**Data shown:**
★ ★ ★ ★
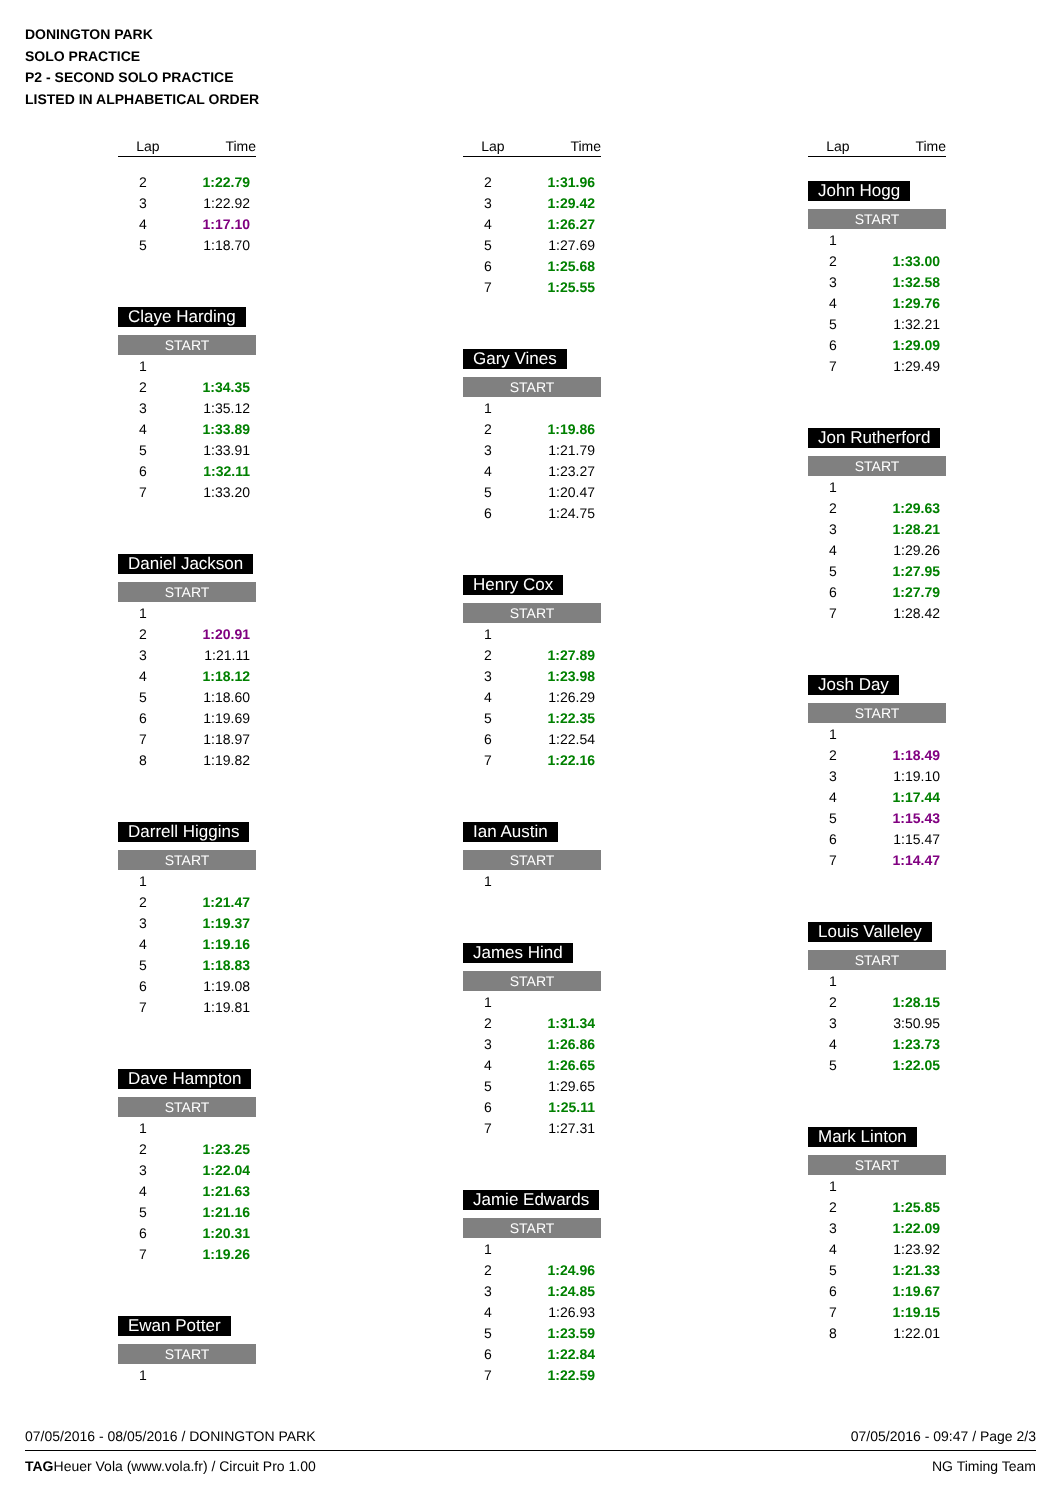DONINGTON PARK
SOLO PRACTICE
P2 - SECOND SOLO PRACTICE
LISTED IN ALPHABETICAL ORDER
| Lap | Time |
| --- | --- |
| 2 | 1:22.79 |
| 3 | 1:22.92 |
| 4 | 1:17.10 |
| 5 | 1:18.70 |
Claye Harding
START
| 1 | |
| 2 | 1:34.35 |
| 3 | 1:35.12 |
| 4 | 1:33.89 |
| 5 | 1:33.91 |
| 6 | 1:32.11 |
| 7 | 1:33.20 |
Daniel Jackson
START
| 1 | |
| 2 | 1:20.91 |
| 3 | 1:21.11 |
| 4 | 1:18.12 |
| 5 | 1:18.60 |
| 6 | 1:19.69 |
| 7 | 1:18.97 |
| 8 | 1:19.82 |
Darrell Higgins
START
| 1 | |
| 2 | 1:21.47 |
| 3 | 1:19.37 |
| 4 | 1:19.16 |
| 5 | 1:18.83 |
| 6 | 1:19.08 |
| 7 | 1:19.81 |
Dave Hampton
START
| 1 | |
| 2 | 1:23.25 |
| 3 | 1:22.04 |
| 4 | 1:21.63 |
| 5 | 1:21.16 |
| 6 | 1:20.31 |
| 7 | 1:19.26 |
Ewan Potter
START
| 1 | |
| Lap | Time |
| --- | --- |
| 2 | 1:31.96 |
| 3 | 1:29.42 |
| 4 | 1:26.27 |
| 5 | 1:27.69 |
| 6 | 1:25.68 |
| 7 | 1:25.55 |
Gary Vines
START
| 1 | |
| 2 | 1:19.86 |
| 3 | 1:21.79 |
| 4 | 1:23.27 |
| 5 | 1:20.47 |
| 6 | 1:24.75 |
Henry Cox
START
| 1 | |
| 2 | 1:27.89 |
| 3 | 1:23.98 |
| 4 | 1:26.29 |
| 5 | 1:22.35 |
| 6 | 1:22.54 |
| 7 | 1:22.16 |
Ian Austin
START
| 1 | |
James Hind
START
| 1 | |
| 2 | 1:31.34 |
| 3 | 1:26.86 |
| 4 | 1:26.65 |
| 5 | 1:29.65 |
| 6 | 1:25.11 |
| 7 | 1:27.31 |
Jamie Edwards
START
| 1 | |
| 2 | 1:24.96 |
| 3 | 1:24.85 |
| 4 | 1:26.93 |
| 5 | 1:23.59 |
| 6 | 1:22.84 |
| 7 | 1:22.59 |
| Lap | Time |
| --- | --- |
John Hogg
START
| 1 | |
| 2 | 1:33.00 |
| 3 | 1:32.58 |
| 4 | 1:29.76 |
| 5 | 1:32.21 |
| 6 | 1:29.09 |
| 7 | 1:29.49 |
Jon Rutherford
START
| 1 | |
| 2 | 1:29.63 |
| 3 | 1:28.21 |
| 4 | 1:29.26 |
| 5 | 1:27.95 |
| 6 | 1:27.79 |
| 7 | 1:28.42 |
Josh Day
START
| 1 | |
| 2 | 1:18.49 |
| 3 | 1:19.10 |
| 4 | 1:17.44 |
| 5 | 1:15.43 |
| 6 | 1:15.47 |
| 7 | 1:14.47 |
Louis Valleley
START
| 1 | |
| 2 | 1:28.15 |
| 3 | 3:50.95 |
| 4 | 1:23.73 |
| 5 | 1:22.05 |
Mark Linton
START
| 1 | |
| 2 | 1:25.85 |
| 3 | 1:22.09 |
| 4 | 1:23.92 |
| 5 | 1:21.33 |
| 6 | 1:19.67 |
| 7 | 1:19.15 |
| 8 | 1:22.01 |
07/05/2016 - 08/05/2016 / DONINGTON PARK 07/05/2016 - 09:47 / Page 2/3
TAGHeuer Vola (www.vola.fr) / Circuit Pro 1.00 NG Timing Team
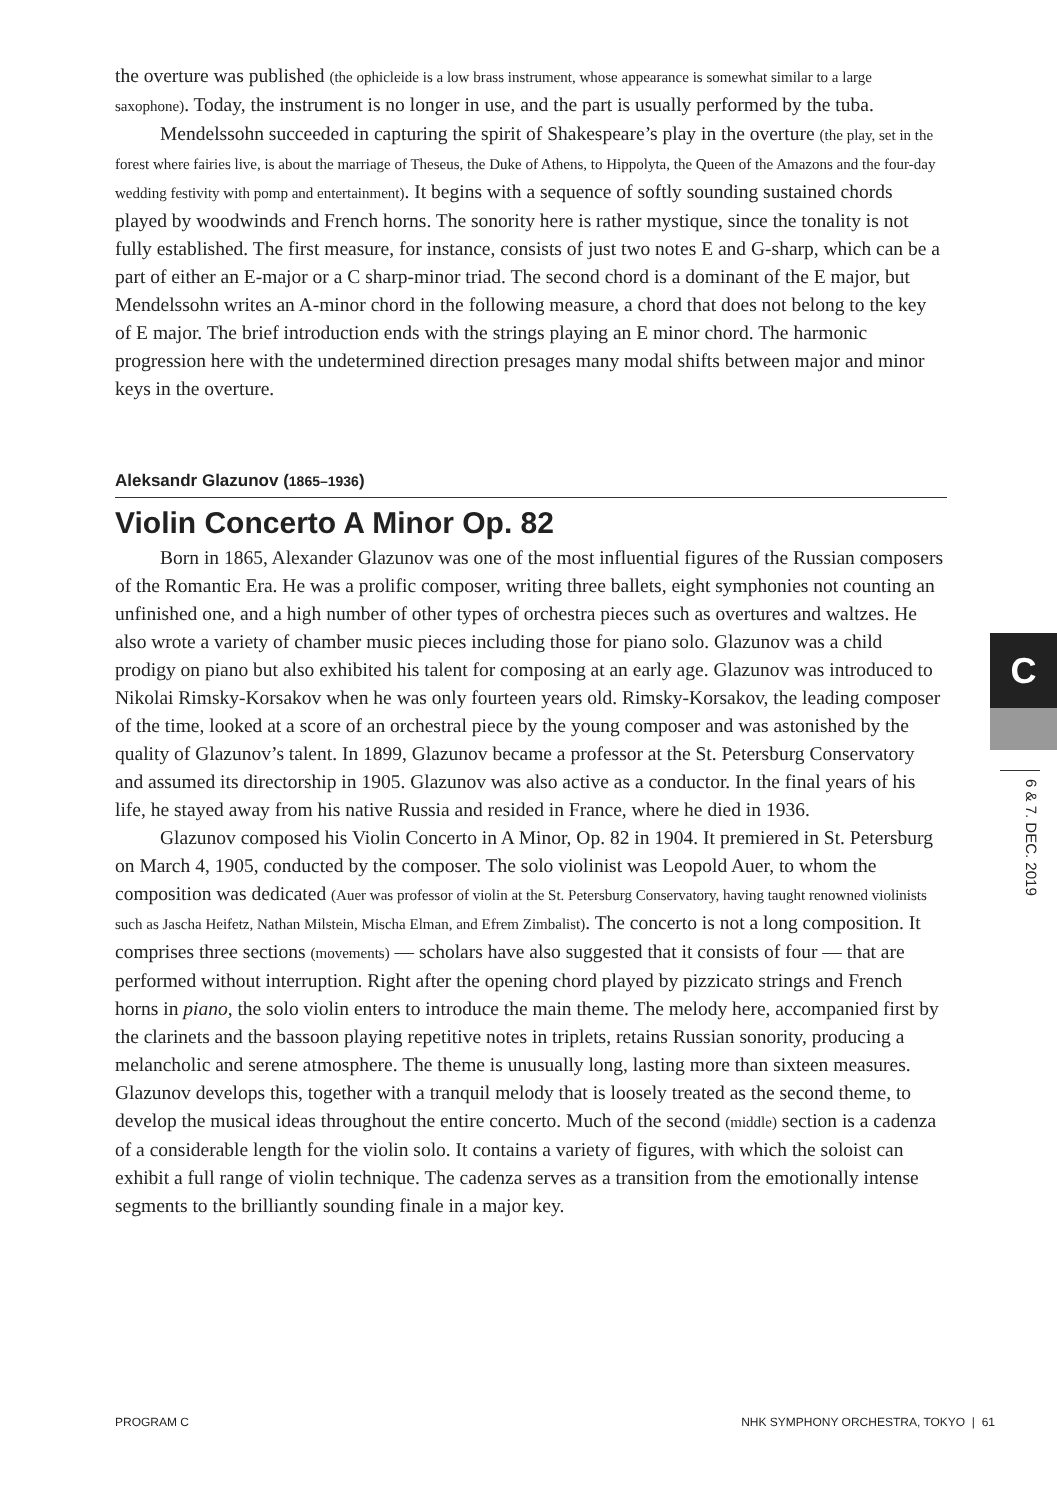the overture was published (the ophicleide is a low brass instrument, whose appearance is somewhat similar to a large saxophone). Today, the instrument is no longer in use, and the part is usually performed by the tuba.
Mendelssohn succeeded in capturing the spirit of Shakespeare’s play in the overture (the play, set in the forest where fairies live, is about the marriage of Theseus, the Duke of Athens, to Hippolyta, the Queen of the Amazons and the four-day wedding festivity with pomp and entertainment). It begins with a sequence of softly sounding sustained chords played by woodwinds and French horns. The sonority here is rather mystique, since the tonality is not fully established. The first measure, for instance, consists of just two notes E and G-sharp, which can be a part of either an E-major or a C sharp-minor triad. The second chord is a dominant of the E major, but Mendelssohn writes an A-minor chord in the following measure, a chord that does not belong to the key of E major. The brief introduction ends with the strings playing an E minor chord. The harmonic progression here with the undetermined direction presages many modal shifts between major and minor keys in the overture.
Aleksandr Glazunov (1865–1936)
Violin Concerto A Minor Op. 82
Born in 1865, Alexander Glazunov was one of the most influential figures of the Russian composers of the Romantic Era. He was a prolific composer, writing three ballets, eight symphonies not counting an unfinished one, and a high number of other types of orchestra pieces such as overtures and waltzes. He also wrote a variety of chamber music pieces including those for piano solo. Glazunov was a child prodigy on piano but also exhibited his talent for composing at an early age. Glazunov was introduced to Nikolai Rimsky-Korsakov when he was only fourteen years old. Rimsky-Korsakov, the leading composer of the time, looked at a score of an orchestral piece by the young composer and was astonished by the quality of Glazunov’s talent. In 1899, Glazunov became a professor at the St. Petersburg Conservatory and assumed its directorship in 1905. Glazunov was also active as a conductor. In the final years of his life, he stayed away from his native Russia and resided in France, where he died in 1936.
Glazunov composed his Violin Concerto in A Minor, Op. 82 in 1904. It premiered in St. Petersburg on March 4, 1905, conducted by the composer. The solo violinist was Leopold Auer, to whom the composition was dedicated (Auer was professor of violin at the St. Petersburg Conservatory, having taught renowned violinists such as Jascha Heifetz, Nathan Milstein, Mischa Elman, and Efrem Zimbalist). The concerto is not a long composition. It comprises three sections (movements) — scholars have also suggested that it consists of four — that are performed without interruption. Right after the opening chord played by pizzicato strings and French horns in piano, the solo violin enters to introduce the main theme. The melody here, accompanied first by the clarinets and the bassoon playing repetitive notes in triplets, retains Russian sonority, producing a melancholic and serene atmosphere. The theme is unusually long, lasting more than sixteen measures. Glazunov develops this, together with a tranquil melody that is loosely treated as the second theme, to develop the musical ideas throughout the entire concerto. Much of the second (middle) section is a cadenza of a considerable length for the violin solo. It contains a variety of figures, with which the soloist can exhibit a full range of violin technique. The cadenza serves as a transition from the emotionally intense segments to the brilliantly sounding finale in a major key.
C
6 & 7. DEC. 2019
PROGRAM C NHK SYMPHONY ORCHESTRA, TOKYO | 61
★ ★ ★ ★
**What is needed:** Keeping every word as it is, write out all the data and omit the pictures.

**Task answer:**
DONINGTON PARK
SOLO PRACTICE
P2 - SECOND SOLO PRACTICE
LISTED IN ALPHABETICAL ORDER
| Lap | Time |
| --- | --- |
| 2 | 1:22.79 |
| 3 | 1:22.92 |
| 4 | 1:17.10 |
| 5 | 1:18.70 |
Claye Harding
START
| 1 | |
| 2 | 1:34.35 |
| 3 | 1:35.12 |
| 4 | 1:33.89 |
| 5 | 1:33.91 |
| 6 | 1:32.11 |
| 7 | 1:33.20 |
Daniel Jackson
START
| 1 | |
| 2 | 1:20.91 |
| 3 | 1:21.11 |
| 4 | 1:18.12 |
| 5 | 1:18.60 |
| 6 | 1:19.69 |
| 7 | 1:18.97 |
| 8 | 1:19.82 |
Darrell Higgins
START
| 1 | |
| 2 | 1:21.47 |
| 3 | 1:19.37 |
| 4 | 1:19.16 |
| 5 | 1:18.83 |
| 6 | 1:19.08 |
| 7 | 1:19.81 |
Dave Hampton
START
| 1 | |
| 2 | 1:23.25 |
| 3 | 1:22.04 |
| 4 | 1:21.63 |
| 5 | 1:21.16 |
| 6 | 1:20.31 |
| 7 | 1:19.26 |
Ewan Potter
START
| 1 | |
| Lap | Time |
| --- | --- |
| 2 | 1:31.96 |
| 3 | 1:29.42 |
| 4 | 1:26.27 |
| 5 | 1:27.69 |
| 6 | 1:25.68 |
| 7 | 1:25.55 |
Gary Vines
START
| 1 | |
| 2 | 1:19.86 |
| 3 | 1:21.79 |
| 4 | 1:23.27 |
| 5 | 1:20.47 |
| 6 | 1:24.75 |
Henry Cox
START
| 1 | |
| 2 | 1:27.89 |
| 3 | 1:23.98 |
| 4 | 1:26.29 |
| 5 | 1:22.35 |
| 6 | 1:22.54 |
| 7 | 1:22.16 |
Ian Austin
START
| 1 | |
James Hind
START
| 1 | |
| 2 | 1:31.34 |
| 3 | 1:26.86 |
| 4 | 1:26.65 |
| 5 | 1:29.65 |
| 6 | 1:25.11 |
| 7 | 1:27.31 |
Jamie Edwards
START
| 1 | |
| 2 | 1:24.96 |
| 3 | 1:24.85 |
| 4 | 1:26.93 |
| 5 | 1:23.59 |
| 6 | 1:22.84 |
| 7 | 1:22.59 |
| Lap | Time |
| --- | --- |
John Hogg
START
| 1 | |
| 2 | 1:33.00 |
| 3 | 1:32.58 |
| 4 | 1:29.76 |
| 5 | 1:32.21 |
| 6 | 1:29.09 |
| 7 | 1:29.49 |
Jon Rutherford
START
| 1 | |
| 2 | 1:29.63 |
| 3 | 1:28.21 |
| 4 | 1:29.26 |
| 5 | 1:27.95 |
| 6 | 1:27.79 |
| 7 | 1:28.42 |
Josh Day
START
| 1 | |
| 2 | 1:18.49 |
| 3 | 1:19.10 |
| 4 | 1:17.44 |
| 5 | 1:15.43 |
| 6 | 1:15.47 |
| 7 | 1:14.47 |
Louis Valleley
START
| 1 | |
| 2 | 1:28.15 |
| 3 | 3:50.95 |
| 4 | 1:23.73 |
| 5 | 1:22.05 |
Mark Linton
START
| 1 | |
| 2 | 1:25.85 |
| 3 | 1:22.09 |
| 4 | 1:23.92 |
| 5 | 1:21.33 |
| 6 | 1:19.67 |
| 7 | 1:19.15 |
| 8 | 1:22.01 |
07/05/2016 - 08/05/2016 / DONINGTON PARK 07/05/2016 - 09:47 / Page 2/3
TAGHeuer Vola (www.vola.fr) / Circuit Pro 1.00 NG Timing Team
the overture was published (the ophicleide is a low brass instrument, whose appearance is somewhat similar to a large saxophone). Today, the instrument is no longer in use, and the part is usually performed by the tuba.
Mendelssohn succeeded in capturing the spirit of Shakespeare’s play in the overture (the play, set in the forest where fairies live, is about the marriage of Theseus, the Duke of Athens, to Hippolyta, the Queen of the Amazons and the four-day wedding festivity with pomp and entertainment). It begins with a sequence of softly sounding sustained chords played by woodwinds and French horns. The sonority here is rather mystique, since the tonality is not fully established. The first measure, for instance, consists of just two notes E and G-sharp, which can be a part of either an E-major or a C sharp-minor triad. The second chord is a dominant of the E major, but Mendelssohn writes an A-minor chord in the following measure, a chord that does not belong to the key of E major. The brief introduction ends with the strings playing an E minor chord. The harmonic progression here with the undetermined direction presages many modal shifts between major and minor keys in the overture.
Aleksandr Glazunov (1865–1936)
Violin Concerto A Minor Op. 82
Born in 1865, Alexander Glazunov was one of the most influential figures of the Russian composers of the Romantic Era. He was a prolific composer, writing three ballets, eight symphonies not counting an unfinished one, and a high number of other types of orchestra pieces such as overtures and waltzes. He also wrote a variety of chamber music pieces including those for piano solo. Glazunov was a child prodigy on piano but also exhibited his talent for composing at an early age. Glazunov was introduced to Nikolai Rimsky-Korsakov when he was only fourteen years old. Rimsky-Korsakov, the leading composer of the time, looked at a score of an orchestral piece by the young composer and was astonished by the quality of Glazunov’s talent. In 1899, Glazunov became a professor at the St. Petersburg Conservatory and assumed its directorship in 1905. Glazunov was also active as a conductor. In the final years of his life, he stayed away from his native Russia and resided in France, where he died in 1936.
Glazunov composed his Violin Concerto in A Minor, Op. 82 in 1904. It premiered in St. Petersburg on March 4, 1905, conducted by the composer. The solo violinist was Leopold Auer, to whom the composition was dedicated (Auer was professor of violin at the St. Petersburg Conservatory, having taught renowned violinists such as Jascha Heifetz, Nathan Milstein, Mischa Elman, and Efrem Zimbalist). The concerto is not a long composition. It comprises three sections (movements) — scholars have also suggested that it consists of four — that are performed without interruption. Right after the opening chord played by pizzicato strings and French horns in piano, the solo violin enters to introduce the main theme. The melody here, accompanied first by the clarinets and the bassoon playing repetitive notes in triplets, retains Russian sonority, producing a melancholic and serene atmosphere. The theme is unusually long, lasting more than sixteen measures. Glazunov develops this, together with a tranquil melody that is loosely treated as the second theme, to develop the musical ideas throughout the entire concerto. Much of the second (middle) section is a cadenza of a considerable length for the violin solo. It contains a variety of figures, with which the soloist can exhibit a full range of violin technique. The cadenza serves as a transition from the emotionally intense segments to the brilliantly sounding finale in a major key.
C
6 & 7. DEC. 2019
PROGRAM C NHK SYMPHONY ORCHESTRA, TOKYO | 61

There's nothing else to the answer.